The impact of financial COIs on scientific research is a significant social challenge, and philosophers of science are well-equipped to help address a number of the issues raised by this challenge. This paper has tackled the question of how to develop criteria for evaluating the credibility of research. Based on an analysis of Conrad and Becker’s (2011) synthesis of five previous sources, it argued that current efforts to evaluate the credibility of research without considering the source of funding are likely to be unreliable or impractical. Of the ten criteria that Conrad and Becker pulled from previous sources, most are “preventive” or “facilitative” and do not measure phenomena that are constitutive of credibility. Even the “confirmatory” criteria that seem to be focused directly on assessing credibility end up depending on proxy measures. But this is not entirely Conrad and Becker’s fault; the problem is that regulatory agencies do not have enough resources to engage in the painstaking work of directly assessing the quality of research.

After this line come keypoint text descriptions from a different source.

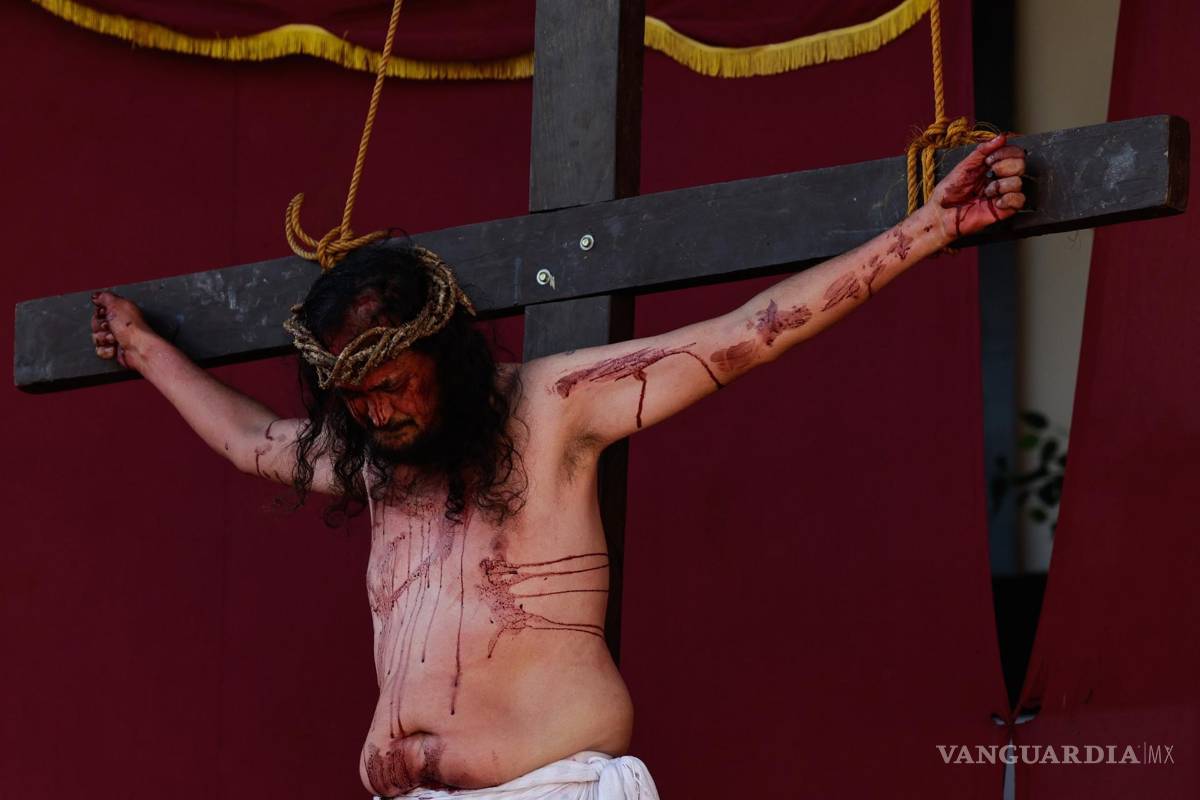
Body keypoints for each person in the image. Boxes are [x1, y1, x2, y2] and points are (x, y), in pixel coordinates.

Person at [89, 136, 1026, 798]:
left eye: (396, 385)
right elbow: (251, 440)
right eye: (359, 399)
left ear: (444, 356)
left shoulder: (555, 407)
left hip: (554, 787)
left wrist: (929, 230)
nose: (381, 412)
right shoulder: (375, 459)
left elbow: (750, 335)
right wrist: (143, 350)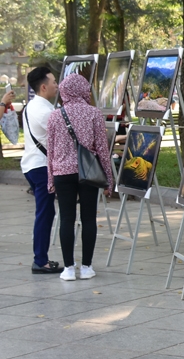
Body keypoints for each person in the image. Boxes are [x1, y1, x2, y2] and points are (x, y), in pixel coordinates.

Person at [46, 74, 114, 281]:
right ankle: (86, 266)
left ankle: (68, 268)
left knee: (66, 218)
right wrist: (108, 179)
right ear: (84, 90)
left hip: (62, 173)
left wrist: (51, 179)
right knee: (88, 218)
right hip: (89, 172)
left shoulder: (55, 116)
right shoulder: (94, 113)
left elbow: (51, 151)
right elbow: (102, 149)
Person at [20, 68, 64, 275]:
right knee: (45, 214)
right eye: (54, 81)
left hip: (33, 164)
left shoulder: (35, 105)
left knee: (45, 213)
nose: (57, 85)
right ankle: (40, 260)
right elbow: (65, 135)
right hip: (40, 167)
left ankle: (41, 258)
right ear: (44, 86)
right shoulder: (44, 110)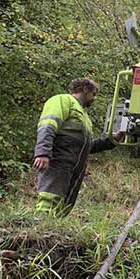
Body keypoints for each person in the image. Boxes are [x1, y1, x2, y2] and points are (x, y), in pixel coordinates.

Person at [33, 78, 115, 216]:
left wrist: (112, 140)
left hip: (74, 168)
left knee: (63, 205)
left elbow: (88, 146)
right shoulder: (62, 100)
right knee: (49, 198)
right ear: (85, 89)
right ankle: (38, 231)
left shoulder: (84, 116)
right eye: (93, 94)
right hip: (58, 161)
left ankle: (52, 232)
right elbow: (47, 126)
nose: (94, 98)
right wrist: (43, 153)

Given that efforts to assess research credibility without considering funding sources are likely to be impractical or unreliable, this paper argued that citizens and policy makers should take funding sources into account as an additional criterion. Moreover, one can refine this criterion by considering the extent to which three conditions are met:

  1. 1.

    Scientific findings are ambiguous or require a good deal of interpretation or are difficult to establish in an obvious and straightforward manner.

  2. 2.

    Individuals or institutions have strong incentives to influence research findings in ways that damage the credibility of research.

  3. 3.

    Individuals or institutions that have incentives to influence research findings also have adequate opportunities to influence them.

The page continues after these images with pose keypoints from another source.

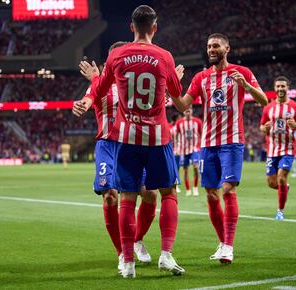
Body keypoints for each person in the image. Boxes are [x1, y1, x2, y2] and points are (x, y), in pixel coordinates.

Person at [78, 5, 185, 278]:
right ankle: (166, 254)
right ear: (155, 27)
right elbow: (179, 98)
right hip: (157, 137)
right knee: (168, 193)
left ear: (131, 27)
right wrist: (177, 83)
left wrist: (92, 87)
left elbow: (99, 89)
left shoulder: (117, 56)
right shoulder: (164, 56)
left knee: (128, 197)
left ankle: (127, 262)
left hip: (126, 137)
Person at [169, 33, 268, 264]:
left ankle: (229, 246)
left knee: (228, 190)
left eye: (216, 46)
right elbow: (183, 104)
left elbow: (264, 101)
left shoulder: (241, 73)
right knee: (212, 193)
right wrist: (171, 85)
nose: (211, 49)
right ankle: (223, 242)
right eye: (208, 46)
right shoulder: (201, 78)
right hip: (207, 144)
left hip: (232, 141)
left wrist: (247, 87)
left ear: (227, 48)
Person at [73, 41, 157, 274]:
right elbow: (88, 99)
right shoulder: (100, 83)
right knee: (110, 197)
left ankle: (137, 240)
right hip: (107, 145)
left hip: (132, 143)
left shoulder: (133, 82)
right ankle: (122, 253)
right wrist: (81, 105)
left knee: (149, 194)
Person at [260, 76, 296, 220]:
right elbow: (262, 126)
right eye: (278, 86)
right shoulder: (268, 107)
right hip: (272, 150)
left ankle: (280, 211)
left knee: (281, 178)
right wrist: (265, 128)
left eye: (283, 86)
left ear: (288, 88)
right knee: (271, 183)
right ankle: (284, 189)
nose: (280, 89)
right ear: (275, 89)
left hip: (288, 149)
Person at [175, 106, 202, 196]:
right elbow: (176, 135)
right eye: (186, 111)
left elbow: (201, 134)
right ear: (183, 112)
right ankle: (188, 189)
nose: (187, 112)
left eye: (189, 110)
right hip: (184, 150)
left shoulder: (197, 122)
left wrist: (201, 146)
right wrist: (177, 147)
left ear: (191, 111)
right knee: (185, 170)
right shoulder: (179, 122)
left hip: (194, 148)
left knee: (195, 167)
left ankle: (195, 188)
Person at [169, 113, 181, 193]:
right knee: (174, 168)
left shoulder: (178, 128)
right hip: (173, 151)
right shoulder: (171, 129)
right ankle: (173, 185)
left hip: (178, 151)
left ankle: (175, 184)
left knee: (177, 168)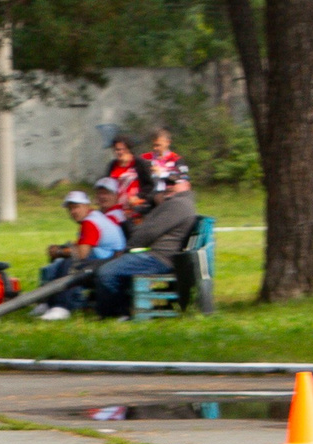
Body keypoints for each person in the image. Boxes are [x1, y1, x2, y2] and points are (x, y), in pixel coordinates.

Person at [91, 173, 198, 319]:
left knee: (106, 272)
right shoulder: (178, 203)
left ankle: (114, 314)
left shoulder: (178, 205)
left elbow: (149, 232)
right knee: (106, 267)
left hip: (159, 259)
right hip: (159, 256)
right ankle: (119, 309)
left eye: (175, 183)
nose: (170, 186)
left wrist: (128, 248)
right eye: (167, 183)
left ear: (187, 185)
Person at [33, 190, 126, 319]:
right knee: (59, 263)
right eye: (70, 209)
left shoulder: (90, 223)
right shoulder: (95, 217)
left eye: (76, 207)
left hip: (110, 261)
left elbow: (82, 254)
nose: (73, 212)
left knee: (69, 264)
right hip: (111, 259)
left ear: (86, 206)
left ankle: (62, 307)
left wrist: (60, 251)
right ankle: (49, 303)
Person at [95, 135, 143, 225]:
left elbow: (149, 185)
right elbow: (107, 185)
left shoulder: (138, 163)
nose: (120, 152)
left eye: (123, 149)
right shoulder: (112, 165)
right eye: (117, 149)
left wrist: (139, 197)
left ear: (129, 149)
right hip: (116, 205)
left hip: (134, 205)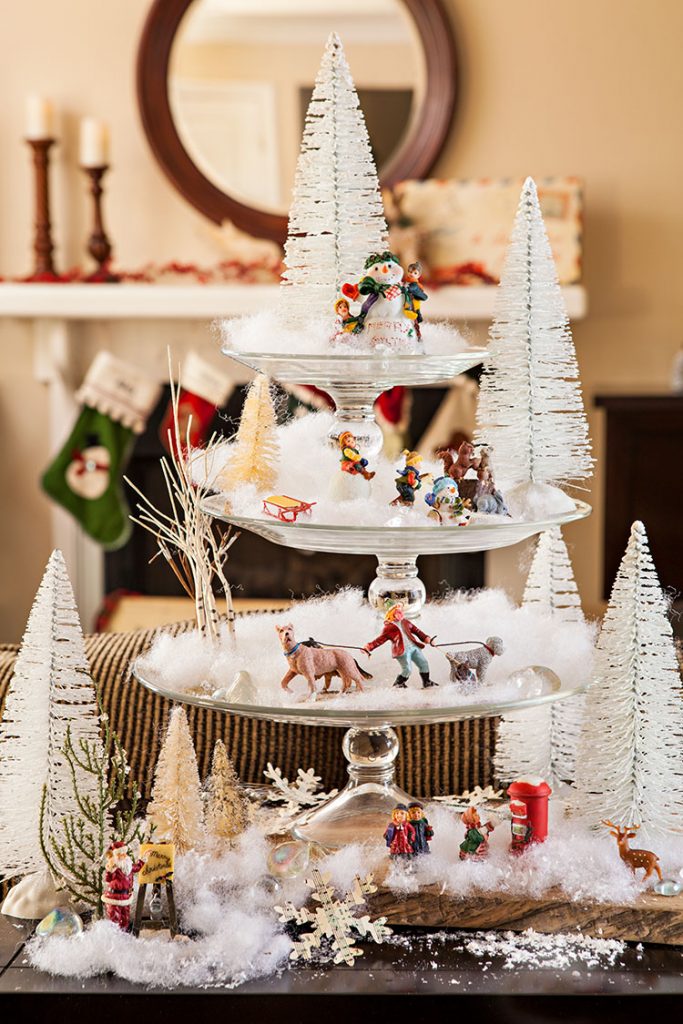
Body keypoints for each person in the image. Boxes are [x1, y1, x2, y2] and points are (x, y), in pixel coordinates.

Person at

When all three conditions are met, it is reasonable to be suspicious of the credibility of the resulting work. Based on this criterion, most industry-funded human-health and environmental-safety studies performed for regulatory purposes fall under a shadow of suspicion. But this should motivate industry, policy makers, and other stakeholders to develop creative solutions that eliminate one or more of the conditions that generate this concern.